Directive.
Reproduce every line of the records below without changing a single character.

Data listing
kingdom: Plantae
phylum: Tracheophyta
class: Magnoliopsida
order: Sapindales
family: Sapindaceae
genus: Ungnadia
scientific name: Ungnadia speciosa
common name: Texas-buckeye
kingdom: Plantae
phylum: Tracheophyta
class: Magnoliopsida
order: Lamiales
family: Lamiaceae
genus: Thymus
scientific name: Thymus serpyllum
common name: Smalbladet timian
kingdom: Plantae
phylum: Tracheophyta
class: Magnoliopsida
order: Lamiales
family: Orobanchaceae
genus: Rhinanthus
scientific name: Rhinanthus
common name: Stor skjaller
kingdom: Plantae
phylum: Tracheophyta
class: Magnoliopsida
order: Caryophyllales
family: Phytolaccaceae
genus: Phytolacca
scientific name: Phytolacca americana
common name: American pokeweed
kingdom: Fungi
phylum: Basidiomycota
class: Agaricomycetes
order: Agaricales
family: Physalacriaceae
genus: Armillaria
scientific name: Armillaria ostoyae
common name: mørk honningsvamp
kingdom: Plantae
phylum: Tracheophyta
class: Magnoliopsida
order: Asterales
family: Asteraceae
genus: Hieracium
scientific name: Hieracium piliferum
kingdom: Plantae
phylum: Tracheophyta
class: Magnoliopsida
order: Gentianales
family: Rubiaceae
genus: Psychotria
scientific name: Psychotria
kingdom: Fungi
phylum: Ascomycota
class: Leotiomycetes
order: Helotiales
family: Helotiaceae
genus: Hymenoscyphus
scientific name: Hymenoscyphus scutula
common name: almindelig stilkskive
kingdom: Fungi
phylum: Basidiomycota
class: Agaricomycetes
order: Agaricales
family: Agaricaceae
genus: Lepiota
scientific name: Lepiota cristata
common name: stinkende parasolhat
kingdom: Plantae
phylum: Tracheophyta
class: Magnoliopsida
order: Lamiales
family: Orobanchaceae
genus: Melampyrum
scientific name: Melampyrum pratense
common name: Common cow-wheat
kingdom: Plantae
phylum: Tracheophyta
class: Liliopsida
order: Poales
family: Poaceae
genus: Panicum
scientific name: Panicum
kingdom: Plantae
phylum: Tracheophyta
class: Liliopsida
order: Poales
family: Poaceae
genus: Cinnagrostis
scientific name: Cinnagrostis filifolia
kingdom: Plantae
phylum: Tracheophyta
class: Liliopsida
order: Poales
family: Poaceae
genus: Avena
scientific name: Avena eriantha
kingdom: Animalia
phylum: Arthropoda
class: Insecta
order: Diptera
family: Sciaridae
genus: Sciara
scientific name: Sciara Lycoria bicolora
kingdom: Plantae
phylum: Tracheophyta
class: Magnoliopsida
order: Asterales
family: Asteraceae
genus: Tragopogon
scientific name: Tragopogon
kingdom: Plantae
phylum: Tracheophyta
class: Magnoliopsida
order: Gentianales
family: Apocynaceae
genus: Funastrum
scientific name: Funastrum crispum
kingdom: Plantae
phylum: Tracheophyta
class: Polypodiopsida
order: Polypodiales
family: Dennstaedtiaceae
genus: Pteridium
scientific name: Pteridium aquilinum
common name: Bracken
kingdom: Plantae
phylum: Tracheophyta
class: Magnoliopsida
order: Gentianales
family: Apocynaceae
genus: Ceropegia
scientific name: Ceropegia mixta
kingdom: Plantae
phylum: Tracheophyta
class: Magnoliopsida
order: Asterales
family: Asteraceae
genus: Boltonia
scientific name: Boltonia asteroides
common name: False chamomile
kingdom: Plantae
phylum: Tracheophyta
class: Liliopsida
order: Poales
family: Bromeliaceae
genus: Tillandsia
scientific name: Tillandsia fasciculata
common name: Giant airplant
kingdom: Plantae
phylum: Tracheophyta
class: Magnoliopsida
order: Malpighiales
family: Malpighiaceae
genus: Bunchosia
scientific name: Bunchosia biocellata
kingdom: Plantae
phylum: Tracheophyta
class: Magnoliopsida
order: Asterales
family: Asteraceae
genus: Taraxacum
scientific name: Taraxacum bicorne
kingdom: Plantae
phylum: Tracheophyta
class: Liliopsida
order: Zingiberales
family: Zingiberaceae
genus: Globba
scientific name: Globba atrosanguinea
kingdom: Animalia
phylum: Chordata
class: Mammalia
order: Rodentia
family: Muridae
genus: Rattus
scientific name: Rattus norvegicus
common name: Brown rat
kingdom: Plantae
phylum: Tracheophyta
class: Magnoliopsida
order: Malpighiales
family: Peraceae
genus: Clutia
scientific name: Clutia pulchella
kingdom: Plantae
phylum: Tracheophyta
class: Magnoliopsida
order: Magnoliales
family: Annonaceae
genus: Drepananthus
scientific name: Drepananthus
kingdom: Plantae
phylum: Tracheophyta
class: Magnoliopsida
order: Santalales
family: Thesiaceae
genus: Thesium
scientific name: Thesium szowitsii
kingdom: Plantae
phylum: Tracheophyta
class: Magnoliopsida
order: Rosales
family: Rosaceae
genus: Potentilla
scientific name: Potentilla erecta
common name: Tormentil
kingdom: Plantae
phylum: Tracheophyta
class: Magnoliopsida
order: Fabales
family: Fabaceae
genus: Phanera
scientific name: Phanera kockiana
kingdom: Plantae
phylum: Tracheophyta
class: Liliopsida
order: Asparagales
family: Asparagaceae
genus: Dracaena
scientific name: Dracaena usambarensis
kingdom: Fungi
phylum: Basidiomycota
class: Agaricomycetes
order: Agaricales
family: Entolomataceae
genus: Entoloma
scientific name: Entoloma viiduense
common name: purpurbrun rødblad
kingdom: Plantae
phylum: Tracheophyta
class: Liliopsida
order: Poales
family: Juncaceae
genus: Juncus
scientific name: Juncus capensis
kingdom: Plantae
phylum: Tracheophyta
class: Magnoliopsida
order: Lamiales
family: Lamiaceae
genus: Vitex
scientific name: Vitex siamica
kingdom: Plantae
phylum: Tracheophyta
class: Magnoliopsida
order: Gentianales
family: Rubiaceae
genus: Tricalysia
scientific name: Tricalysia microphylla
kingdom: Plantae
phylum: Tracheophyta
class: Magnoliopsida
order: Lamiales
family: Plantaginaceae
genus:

Expected answer.
kingdom: Plantae
phylum: Tracheophyta
class: Magnoliopsida
order: Sapindales
family: Sapindaceae
genus: Ungnadia
scientific name: Ungnadia speciosa
common name: Texas-buckeye
kingdom: Plantae
phylum: Tracheophyta
class: Magnoliopsida
order: Lamiales
family: Lamiaceae
genus: Thymus
scientific name: Thymus serpyllum
common name: Smalbladet timian
kingdom: Plantae
phylum: Tracheophyta
class: Magnoliopsida
order: Lamiales
family: Orobanchaceae
genus: Rhinanthus
scientific name: Rhinanthus
common name: Stor skjaller
kingdom: Plantae
phylum: Tracheophyta
class: Magnoliopsida
order: Caryophyllales
family: Phytolaccaceae
genus: Phytolacca
scientific name: Phytolacca americana
common name: American pokeweed
kingdom: Fungi
phylum: Basidiomycota
class: Agaricomycetes
order: Agaricales
family: Physalacriaceae
genus: Armillaria
scientific name: Armillaria ostoyae
common name: mørk honningsvamp
kingdom: Plantae
phylum: Tracheophyta
class: Magnoliopsida
order: Asterales
family: Asteraceae
genus: Hieracium
scientific name: Hieracium piliferum
kingdom: Plantae
phylum: Tracheophyta
class: Magnoliopsida
order: Gentianales
family: Rubiaceae
genus: Psychotria
scientific name: Psychotria
kingdom: Fungi
phylum: Ascomycota
class: Leotiomycetes
order: Helotiales
family: Helotiaceae
genus: Hymenoscyphus
scientific name: Hymenoscyphus scutula
common name: almindelig stilkskive
kingdom: Fungi
phylum: Basidiomycota
class: Agaricomycetes
order: Agaricales
family: Agaricaceae
genus: Lepiota
scientific name: Lepiota cristata
common name: stinkende parasolhat
kingdom: Plantae
phylum: Tracheophyta
class: Magnoliopsida
order: Lamiales
family: Orobanchaceae
genus: Melampyrum
scientific name: Melampyrum pratense
common name: Common cow-wheat
kingdom: Plantae
phylum: Tracheophyta
class: Liliopsida
order: Poales
family: Poaceae
genus: Panicum
scientific name: Panicum
kingdom: Plantae
phylum: Tracheophyta
class: Liliopsida
order: Poales
family: Poaceae
genus: Cinnagrostis
scientific name: Cinnagrostis filifolia
kingdom: Plantae
phylum: Tracheophyta
class: Liliopsida
order: Poales
family: Poaceae
genus: Avena
scientific name: Avena eriantha
kingdom: Animalia
phylum: Arthropoda
class: Insecta
order: Diptera
family: Sciaridae
genus: Sciara
scientific name: Sciara Lycoria bicolora
kingdom: Plantae
phylum: Tracheophyta
class: Magnoliopsida
order: Asterales
family: Asteraceae
genus: Tragopogon
scientific name: Tragopogon
kingdom: Plantae
phylum: Tracheophyta
class: Magnoliopsida
order: Gentianales
family: Apocynaceae
genus: Funastrum
scientific name: Funastrum crispum
kingdom: Plantae
phylum: Tracheophyta
class: Polypodiopsida
order: Polypodiales
family: Dennstaedtiaceae
genus: Pteridium
scientific name: Pteridium aquilinum
common name: Bracken
kingdom: Plantae
phylum: Tracheophyta
class: Magnoliopsida
order: Gentianales
family: Apocynaceae
genus: Ceropegia
scientific name: Ceropegia mixta
kingdom: Plantae
phylum: Tracheophyta
class: Magnoliopsida
order: Asterales
family: Asteraceae
genus: Boltonia
scientific name: Boltonia asteroides
common name: False chamomile
kingdom: Plantae
phylum: Tracheophyta
class: Liliopsida
order: Poales
family: Bromeliaceae
genus: Tillandsia
scientific name: Tillandsia fasciculata
common name: Giant airplant
kingdom: Plantae
phylum: Tracheophyta
class: Magnoliopsida
order: Malpighiales
family: Malpighiaceae
genus: Bunchosia
scientific name: Bunchosia biocellata
kingdom: Plantae
phylum: Tracheophyta
class: Magnoliopsida
order: Asterales
family: Asteraceae
genus: Taraxacum
scientific name: Taraxacum bicorne
kingdom: Plantae
phylum: Tracheophyta
class: Liliopsida
order: Zingiberales
family: Zingiberaceae
genus: Globba
scientific name: Globba atrosanguinea
kingdom: Animalia
phylum: Chordata
class: Mammalia
order: Rodentia
family: Muridae
genus: Rattus
scientific name: Rattus norvegicus
common name: Brown rat
kingdom: Plantae
phylum: Tracheophyta
class: Magnoliopsida
order: Malpighiales
family: Peraceae
genus: Clutia
scientific name: Clutia pulchella
kingdom: Plantae
phylum: Tracheophyta
class: Magnoliopsida
order: Magnoliales
family: Annonaceae
genus: Drepananthus
scientific name: Drepananthus
kingdom: Plantae
phylum: Tracheophyta
class: Magnoliopsida
order: Santalales
family: Thesiaceae
genus: Thesium
scientific name: Thesium szowitsii
kingdom: Plantae
phylum: Tracheophyta
class: Magnoliopsida
order: Rosales
family: Rosaceae
genus: Potentilla
scientific name: Potentilla erecta
common name: Tormentil
kingdom: Plantae
phylum: Tracheophyta
class: Magnoliopsida
order: Fabales
family: Fabaceae
genus: Phanera
scientific name: Phanera kockiana
kingdom: Plantae
phylum: Tracheophyta
class: Liliopsida
order: Asparagales
family: Asparagaceae
genus: Dracaena
scientific name: Dracaena usambarensis
kingdom: Fungi
phylum: Basidiomycota
class: Agaricomycetes
order: Agaricales
family: Entolomataceae
genus: Entoloma
scientific name: Entoloma viiduense
common name: purpurbrun rødblad
kingdom: Plantae
phylum: Tracheophyta
class: Liliopsida
order: Poales
family: Juncaceae
genus: Juncus
scientific name: Juncus capensis
kingdom: Plantae
phylum: Tracheophyta
class: Magnoliopsida
order: Lamiales
family: Lamiaceae
genus: Vitex
scientific name: Vitex siamica
kingdom: Plantae
phylum: Tracheophyta
class: Magnoliopsida
order: Gentianales
family: Rubiaceae
genus: Tricalysia
scientific name: Tricalysia microphylla
kingdom: Plantae
phylum: Tracheophyta
class: Magnoliopsida
order: Lamiales
family: Plantaginaceae
genus:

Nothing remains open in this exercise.